De las cosas que no se ven y sin embargo nos constituyen, nos “dan a luz”, y por eso mismo son las cosas de las que hay que hablar, se ocupa obsesivamente Alberte en su último poemario. Para ello sitúa al sujeto poético en una geografía sureña, compuesta por “el río de la plata/ marrón de la plata del barro del fondo”, la playa, el cielo nublado y “un aire como un soplo clandestino/ de oxígeno y angustia por partes iguales”. Objetos invisibles, que presionan desde la oscuridad (“que no se dicen así/ pero son”) y que desde la indeterminación gramatical y genérica –el carácter neutro aludido en “me refiero a esto”- actúan como motores emotivos de la escritura, para un sujeto que dice ocupar el vacío del papel en blanco entre dos nombres propios, entre eros y tánatos, o como se señala más prosaicamente, “entre la cama y el cementerio”.
Esa operación de transparentar la opacidad del mundo y sus objetos, de descubrirlos, de hacerlos emerger de la “sepultura” terrestre, evoca el impulso gnoseológico –siempre pasional- de la poesía, sugerido en el título –“escritos” puede valer como el sustantivo y menos estético “textos”- y en los epígrafes del libro. Se lleva adelante con un decir sin mayúsculas, frecuentemente encabalgado, que recurre a giros coloquiales, sintagmas expositivos (“vale decir”) o imágenes en esa misma tesitura antipoética: “el grueso poncho del invierno con olor a naftalina”.

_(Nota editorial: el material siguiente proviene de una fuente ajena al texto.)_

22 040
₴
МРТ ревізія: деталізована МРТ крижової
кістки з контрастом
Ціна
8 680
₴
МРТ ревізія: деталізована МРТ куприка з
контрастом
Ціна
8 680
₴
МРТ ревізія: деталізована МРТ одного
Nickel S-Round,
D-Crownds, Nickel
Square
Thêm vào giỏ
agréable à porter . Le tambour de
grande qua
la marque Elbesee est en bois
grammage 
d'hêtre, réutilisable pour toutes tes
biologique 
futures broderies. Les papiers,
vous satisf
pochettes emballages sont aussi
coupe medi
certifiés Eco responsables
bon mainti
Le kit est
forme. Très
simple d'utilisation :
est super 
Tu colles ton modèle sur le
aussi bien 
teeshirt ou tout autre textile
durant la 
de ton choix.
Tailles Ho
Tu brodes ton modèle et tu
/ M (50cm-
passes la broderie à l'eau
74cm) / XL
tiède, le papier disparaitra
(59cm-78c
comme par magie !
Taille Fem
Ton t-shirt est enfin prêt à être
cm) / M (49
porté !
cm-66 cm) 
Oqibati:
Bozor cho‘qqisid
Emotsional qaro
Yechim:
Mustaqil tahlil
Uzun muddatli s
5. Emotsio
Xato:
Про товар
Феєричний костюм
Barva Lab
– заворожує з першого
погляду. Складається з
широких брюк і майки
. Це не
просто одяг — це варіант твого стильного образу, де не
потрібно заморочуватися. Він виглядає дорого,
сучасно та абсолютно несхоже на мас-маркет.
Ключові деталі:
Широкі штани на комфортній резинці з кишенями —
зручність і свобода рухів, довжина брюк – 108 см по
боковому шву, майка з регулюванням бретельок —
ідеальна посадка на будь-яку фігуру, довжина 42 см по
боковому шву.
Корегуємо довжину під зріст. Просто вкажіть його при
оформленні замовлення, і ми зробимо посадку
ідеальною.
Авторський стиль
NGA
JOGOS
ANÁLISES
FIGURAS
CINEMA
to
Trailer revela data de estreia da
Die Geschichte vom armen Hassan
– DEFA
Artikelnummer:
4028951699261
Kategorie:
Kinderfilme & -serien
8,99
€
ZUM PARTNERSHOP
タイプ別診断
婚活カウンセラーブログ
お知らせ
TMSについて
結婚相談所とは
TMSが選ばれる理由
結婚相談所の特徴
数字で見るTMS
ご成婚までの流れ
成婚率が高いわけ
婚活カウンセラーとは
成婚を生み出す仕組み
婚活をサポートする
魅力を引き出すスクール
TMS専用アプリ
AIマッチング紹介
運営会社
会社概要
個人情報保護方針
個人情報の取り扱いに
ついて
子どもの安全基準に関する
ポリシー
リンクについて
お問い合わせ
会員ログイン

Poema a poema insisten los determinantes “este”, “esta”, “esto”, “ese”, que señalan la imagen de un momento o de un objeto, como poniéndolos ante los ojos. Descompuestas molecularmente, se recuperan de este modo escenas familiares del pasado (“todas estas cosas quedaron atrás”): una cena, la hora de la siesta, la televisión compartida, el galpón del abuelo o el -ahora sorprendente- fácil camino “a la risa de la mano” de la amada. Tanto determinantes como imágenes yuxtapuestas parecieran intentar oponerse, dramáticamente, a la pérdida que supone “el arrastre magno de las pequeñas/ cosas que fuimos/ o las cosas que somos siendo arrastrados”, ralentizando con la instantaneidad visual la fluencia del lenguaje y sus referentes, o situándose a través de recurrentes deícticos (“ahí”, “aquí”, “allí”) en la imagen sin tiempo, a través del recuerdo, de una primera vez, mítica, fabulada. Aunque también en esto se pueda fracasar: “no recuerdo la primera/ vez que vi el océano”.
A pesar de la visión sombría del poeta (“pero te decía: toda ha sido un inocente/ intercambio de palabras hasta desaparecer”), se cree en el poder y en la necesidad de su oficio, porque “alguien tiene que pensar en estas cosas/ y decirlas, vislumbrar/ las palabras que dividen/ el resto de la oscuridad”. Asumiendo esa incomodidad, Alberte logra con un decir deliberadamente antimusical una poesía personal, cargada de sugerencias.Publicado en Diario de Poesía, Buenos Aires-Rosario, n° 80, mayo a octubre de 2010.